**Task goal**. Figure out how many lines in the records below hold the string "enable". That number alone is the answer.

>>

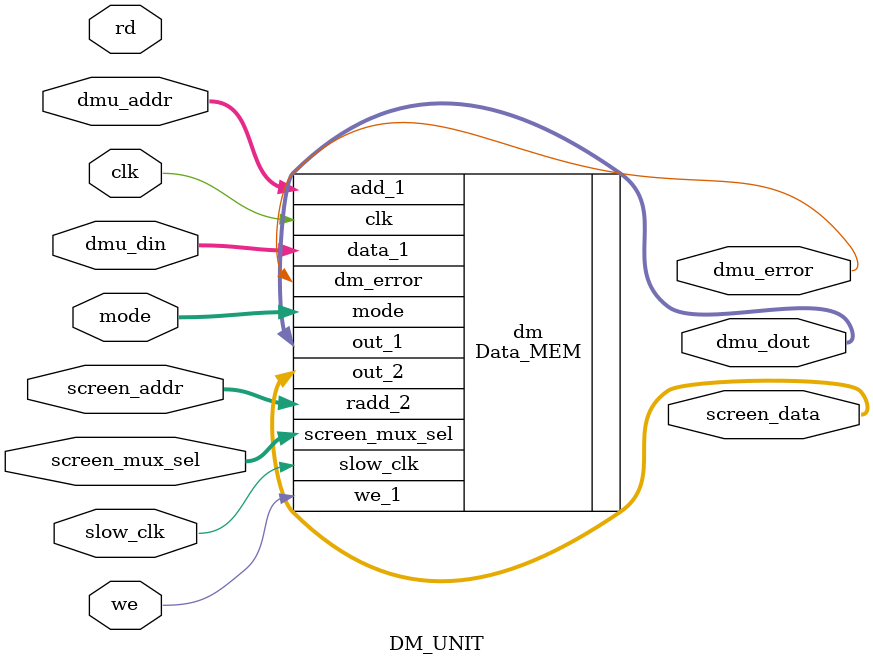
<source format=v>
`timescale 1ns / 1ps

/*
    ================================   DM_UNIT module   ================================
    Author:         Wintermelon
    Last Edit:      2022.5.6

    This is the DataMemory unit
    With I/O
    With Data Memory
*/


module DM_UNIT(
// SIGNALS
    input clk,
    input slow_clk,
    input rd,   // read enable
    input we,   // write enable
    input [2:0] mode,   // dmu mode
    input [2:0] screen_mux_sel,

// DATA
    input [31:0] dmu_addr,
    input [31:0] dmu_din,
    output [31:0] dmu_dout,

// Screen
    input [14:0] screen_addr,
    output [11:0] screen_data,

    output dmu_error
);



Data_MEM dm (
    .clk(clk),
    .slow_clk(slow_clk),
    .screen_mux_sel(screen_mux_sel),
    
    .add_1(dmu_addr),
    .data_1(dmu_din),
    .we_1(we),
    .mode(mode),
    .radd_2(screen_addr),
    .out_1(dmu_dout), 
    .out_2(screen_data),
    .dm_error(dmu_error)
);


endmodule

</source>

<<

**Finished exercise**. 2